-- THE RECORDS follows --

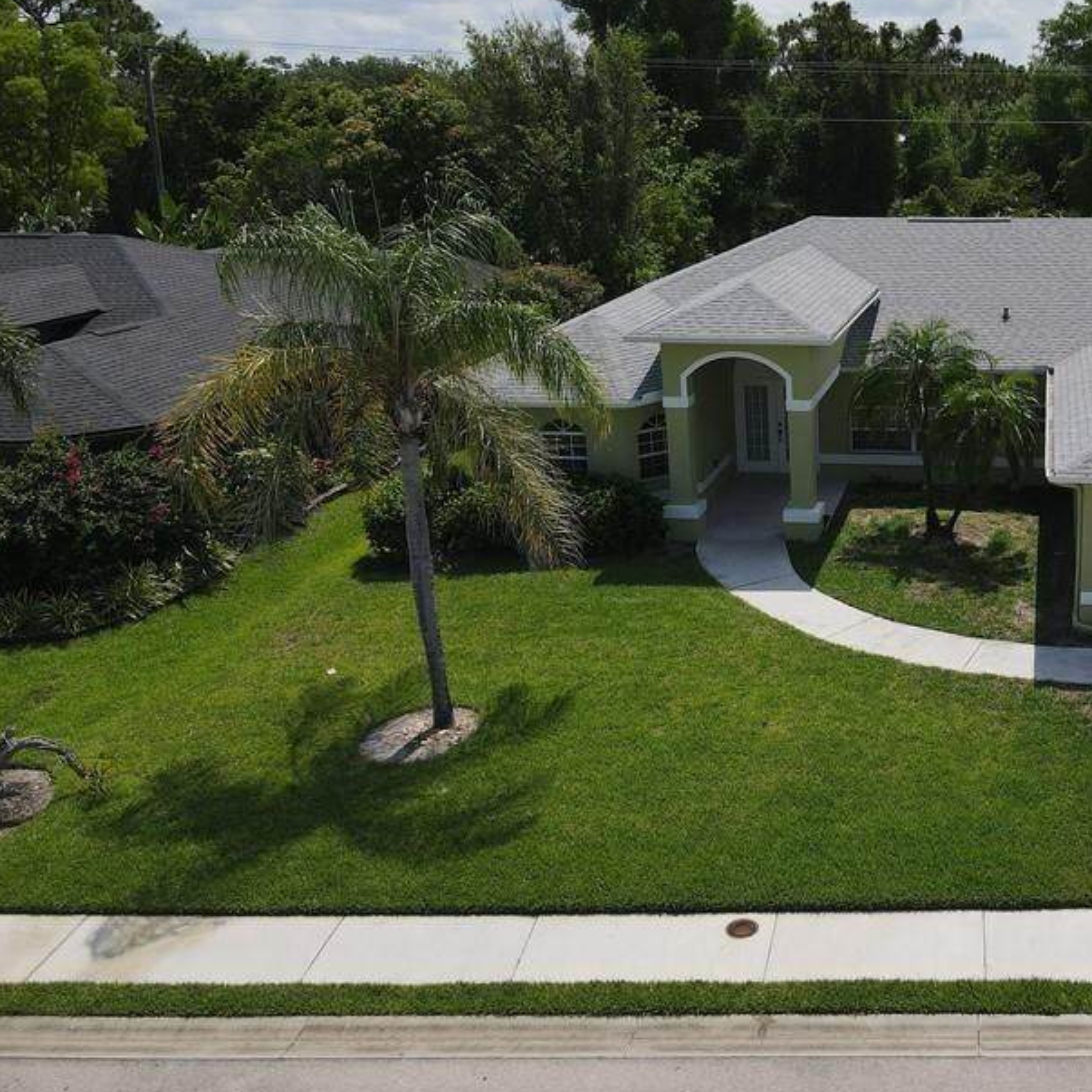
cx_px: 895
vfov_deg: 46.0
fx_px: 1285
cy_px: 494
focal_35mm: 36
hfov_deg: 43.6
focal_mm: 4.5
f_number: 2.8
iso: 100
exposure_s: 1/1000
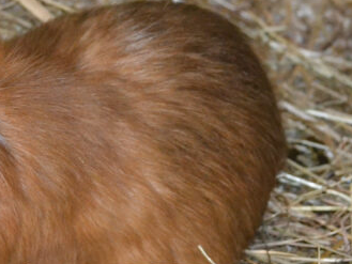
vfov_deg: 3.9
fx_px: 3927
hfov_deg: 5.1
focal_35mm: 386
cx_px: 108
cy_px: 120
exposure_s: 1/60
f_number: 4.5
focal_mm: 86
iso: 3200
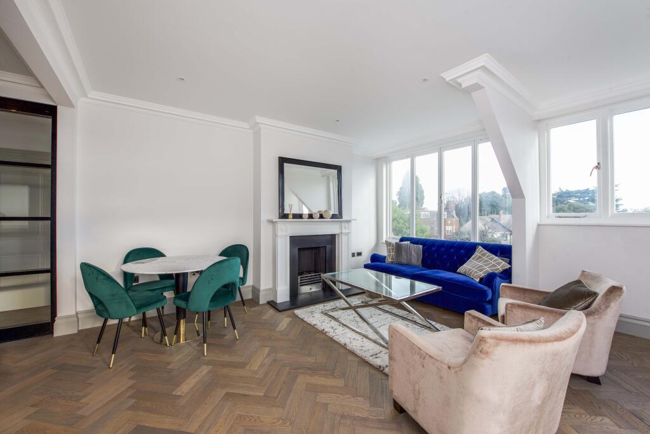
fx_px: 253
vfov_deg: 81.3
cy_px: 217
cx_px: 325
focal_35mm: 14
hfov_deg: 104.2
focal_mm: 14
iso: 250
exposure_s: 1/40
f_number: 10
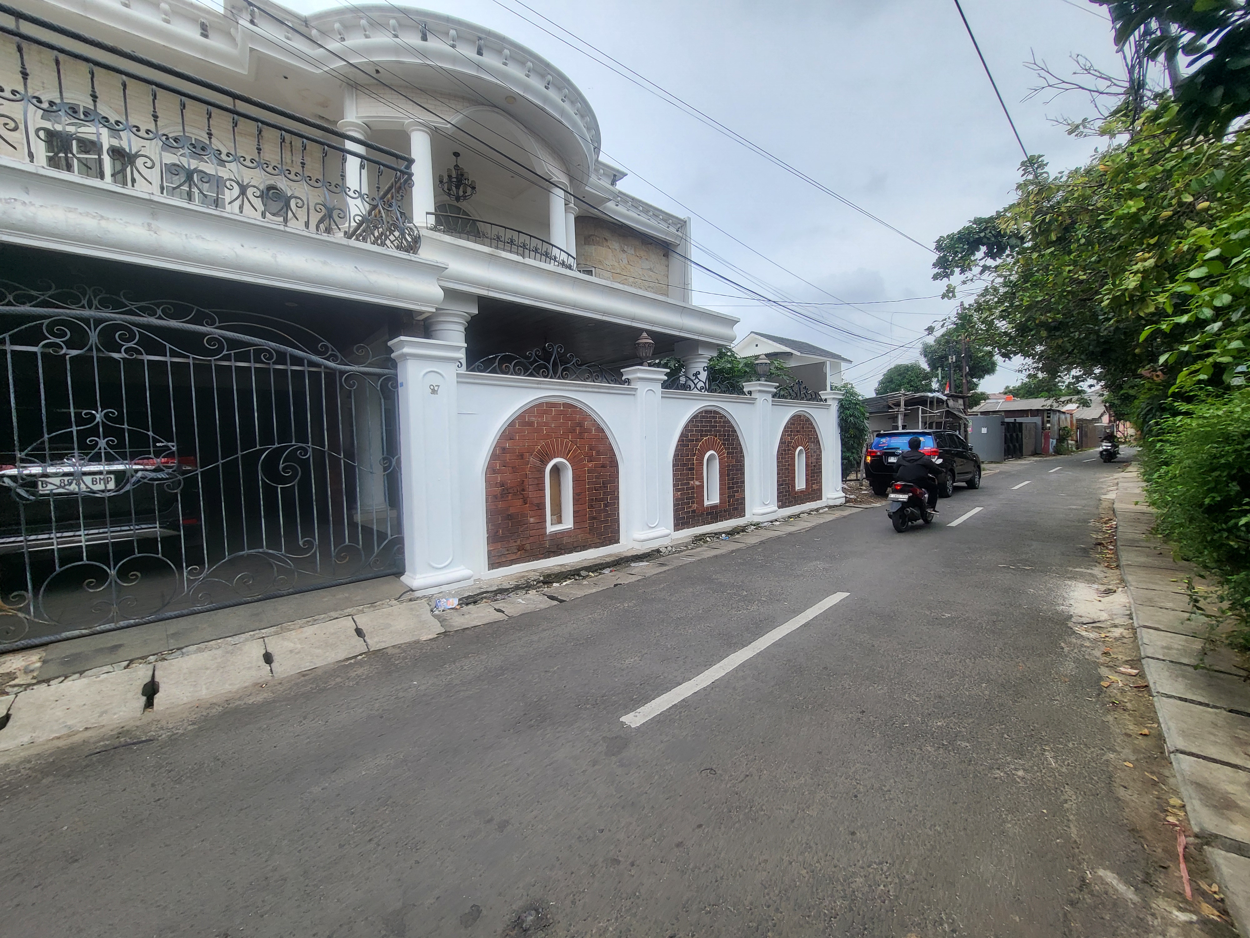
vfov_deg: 89.9
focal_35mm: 13
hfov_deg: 106.2
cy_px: 469
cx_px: 625
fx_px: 469
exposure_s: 1/565
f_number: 2.2
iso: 32
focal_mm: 1.74
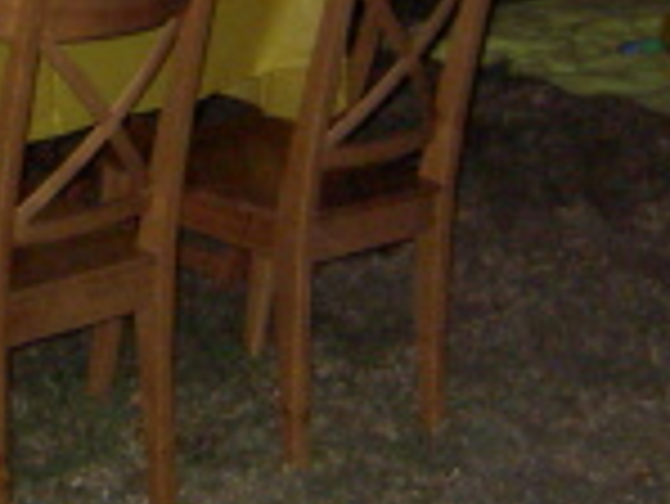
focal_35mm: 146
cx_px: -283
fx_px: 2828
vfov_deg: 10.1
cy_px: 27
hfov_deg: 12.9
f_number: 2.8
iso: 200
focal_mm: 5.6
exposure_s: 1/60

-- THE RECORDS concluded --

§ **JOB**
Although pictures appear among the records above, none are to be output; print exactly the lines from the line containing "fx_px: 3927" through the line containing "hfov_deg: 106.2".

§ **ANSWER**
fx_px: 3927
hfov_deg: 5.1
focal_35mm: 386
cx_px: 108
cy_px: 120
exposure_s: 1/60
f_number: 4.5
focal_mm: 86
iso: 3200
fx_px: 253
vfov_deg: 81.3
cy_px: 217
cx_px: 325
focal_35mm: 14
hfov_deg: 104.2
focal_mm: 14
iso: 250
exposure_s: 1/40
f_number: 10
vfov_deg: 89.9
focal_35mm: 13
hfov_deg: 106.2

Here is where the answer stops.